Задание 1: Запишите строки из блока данных ниже, с самой первой до строки с «dist [0.013265, -0.004764]» включительно, в виде JSON-списка строк: каждая строка отдельно, пустые пропустите. Изображения в ответ не включайте.

━━ Выбранный отрывок

Знать

Кто такой Джуре Грандо — первый вампир в истории? Отрывок из книги Франческо Паоло Де Чельи «Вампир»

Редакция «Горящей избы»
Редакция «Горящей избы»
Женское издание обо всём.
Изображение

Книга «Вампир» историка наук Франческо Паоло Де Чельи — это большое исследование о вампирах, населяющих Центральную и Восточную Европу. Автор с вниманием и иронией разбирает историю вампиризма от славянских мифов до «Дракулы» Брэма Стокера. Публикуем отрывок из главы «А на третий день ты умрёшь» о мертвеце, которого некоторые учёные считают первым вампиром в истории. 

Подписывайтесь на «Горящую избу» 🔥
Наш телеграм-канал поможет не пропускать важные новости, полезные статьи и смешные тесты. 

Вдруг посреди ночи раздался яростный стук в дверь. Святые угодники! Это же Джуре Грандо, истинный frappeur, или, проще говоря, «стучащийся мертвец», как называл его в своей классификации персонажей историк и специалист по литературе о призраках Клод Лекутё. Если Джуре Грандо стучал кому-то в дверь костяшками пальцев, это означало только одно: обитателей дома, который выбрал призрак, постигнет несчастье. О да, этот Джуре был бестелесным духом, что под покровом ночи приходил к дверям родственников, друзей и знакомых, призывая их в царство мертвых. Так, по свидетельству одного литератора, проведшего детство в Греции, в некоторых регионах страны «жители, если кто-то позовет их ночью, никогда не откликаются с первого раза». Живые — те настойчивые: они постучат еще раз. Мертвые — нет.

━━━━
━━ Данные ниже

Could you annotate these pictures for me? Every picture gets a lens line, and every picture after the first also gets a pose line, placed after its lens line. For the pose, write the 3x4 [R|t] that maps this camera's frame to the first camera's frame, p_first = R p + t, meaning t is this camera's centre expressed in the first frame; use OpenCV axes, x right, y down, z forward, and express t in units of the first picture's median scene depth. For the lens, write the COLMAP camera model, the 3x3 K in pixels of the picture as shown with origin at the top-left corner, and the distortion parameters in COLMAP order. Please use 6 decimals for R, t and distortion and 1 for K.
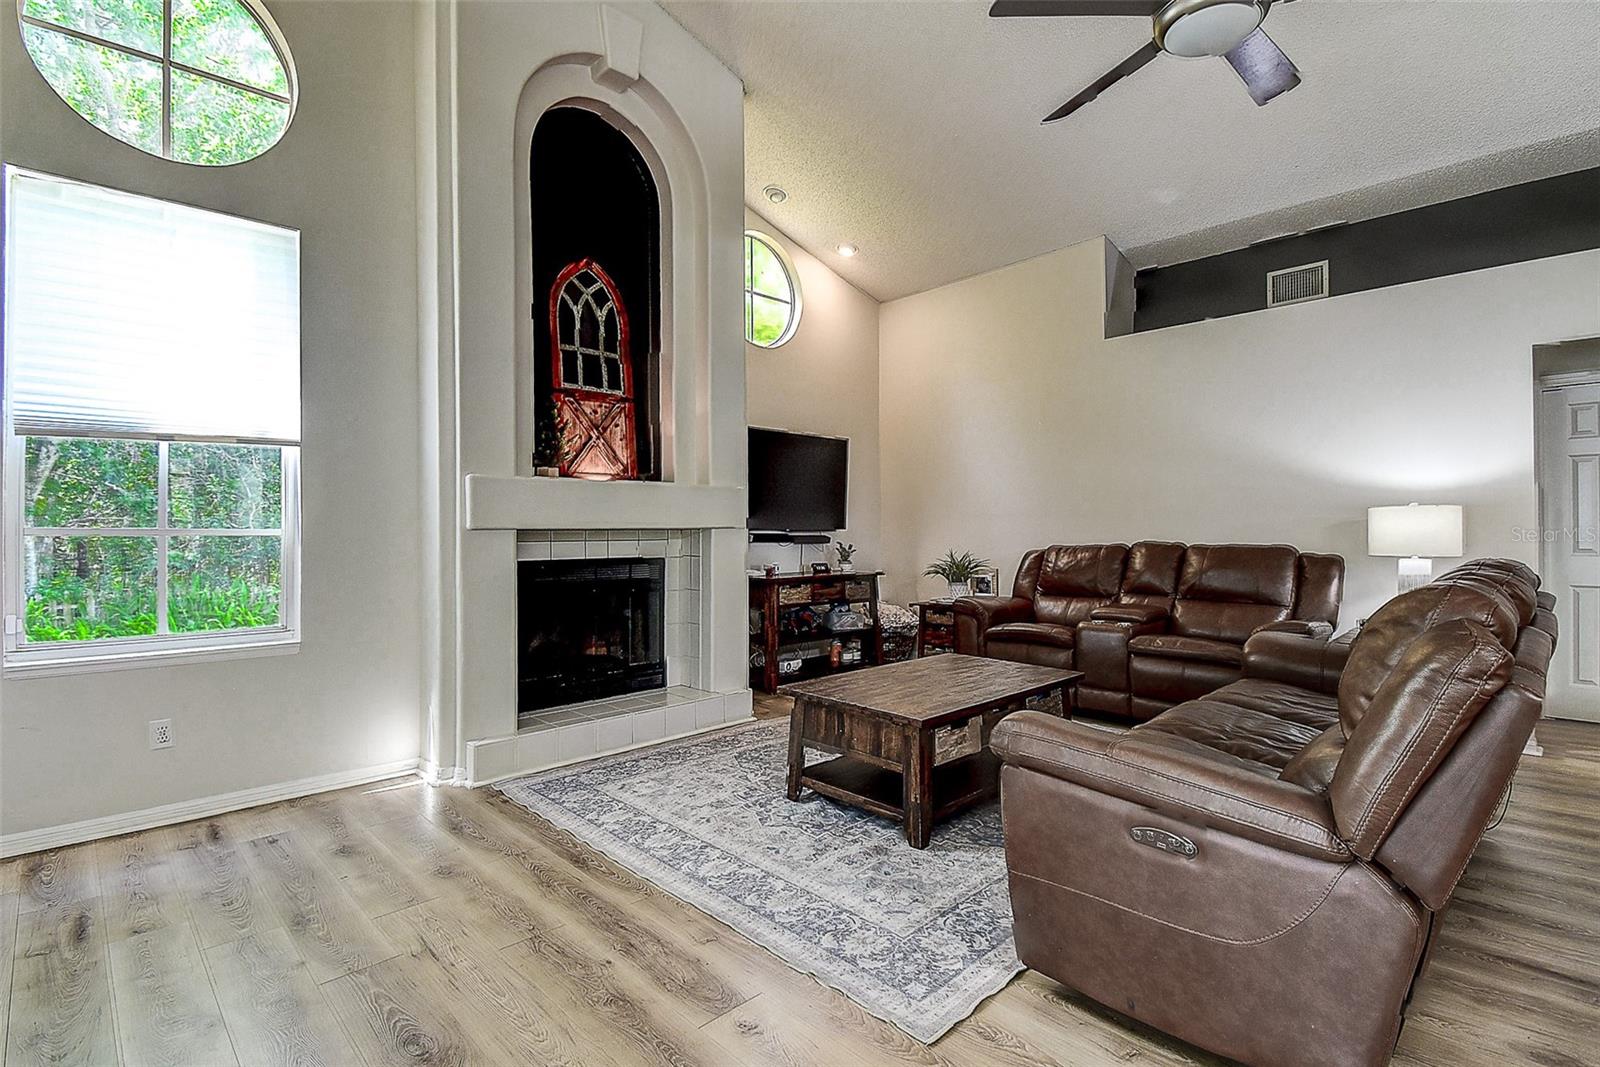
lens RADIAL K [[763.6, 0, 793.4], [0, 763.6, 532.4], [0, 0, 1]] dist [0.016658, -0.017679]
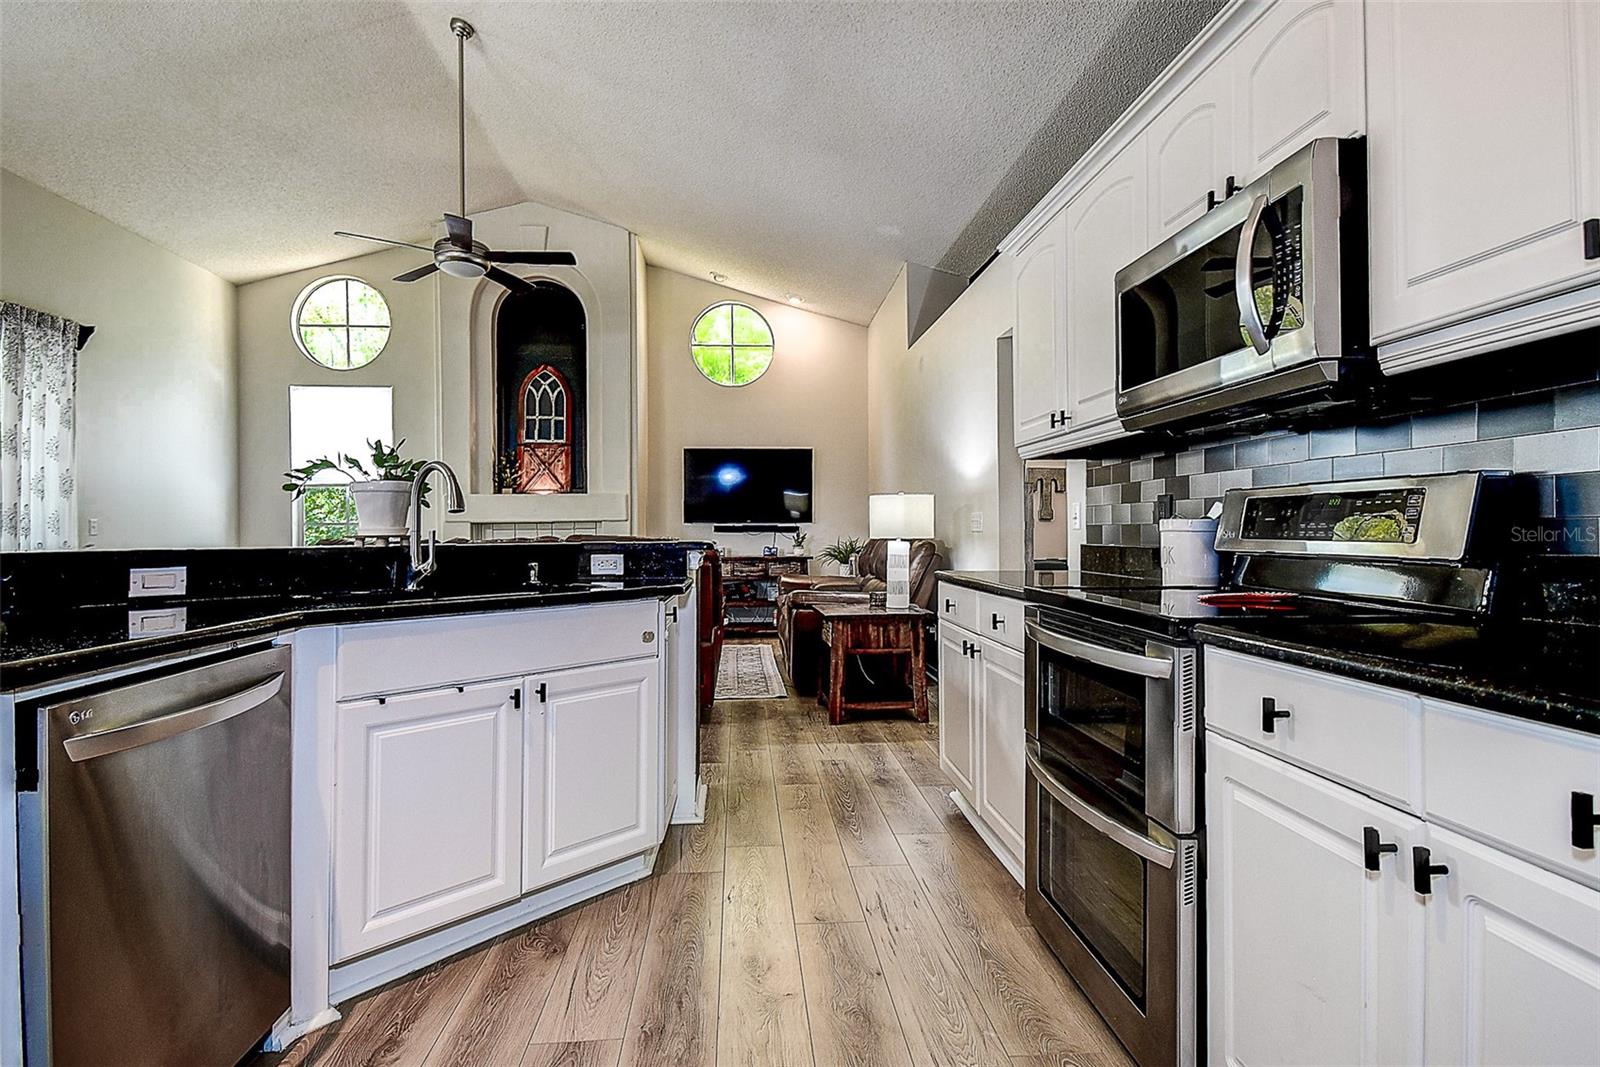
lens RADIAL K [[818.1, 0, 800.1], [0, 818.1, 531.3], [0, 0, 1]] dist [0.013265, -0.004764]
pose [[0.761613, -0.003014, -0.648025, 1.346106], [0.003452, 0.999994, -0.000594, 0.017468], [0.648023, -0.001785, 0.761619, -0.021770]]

━━━━

Задание 2:
По отрывку о Джуре Грандо ответьте на вопросы:
(a) Кем в отрывке назван Клод Лекутё?
(b) Из какой главы книги взят отрывок?
(c) Как поступают жители некоторых регионов Греции, если кто-то зовет их ночью?

Письменный ответ 1:
[
  "Could you annotate these pictures for me? Every picture gets a lens line, and every picture after the first also gets a pose line, placed after its lens line. For the pose, write the 3x4 [R|t] that maps this camera's frame to the first camera's frame, p_first = R p + t, meaning t is this camera's centre expressed in the first frame; use OpenCV axes, x right, y down, z forward, and express t in units of the first picture's median scene depth. For the lens, write the COLMAP camera model, the 3x3 K in pixels of the picture as shown with origin at the top-left corner, and the distortion parameters in COLMAP order. Please use 6 decimals for R, t and distortion and 1 for K.",
  "lens RADIAL K [[763.6, 0, 793.4], [0, 763.6, 532.4], [0, 0, 1]] dist [0.016658, -0.017679]",
  "lens RADIAL K [[818.1, 0, 800.1], [0, 818.1, 531.3], [0, 0, 1]] dist [0.013265, -0.004764]"
]

Письменный ответ 2:
(a) Историком и специалистом по литературе о призраках.
(b) Из главы «А на третий день ты умрёшь».
(c) Никогда не откликаются с первого раза.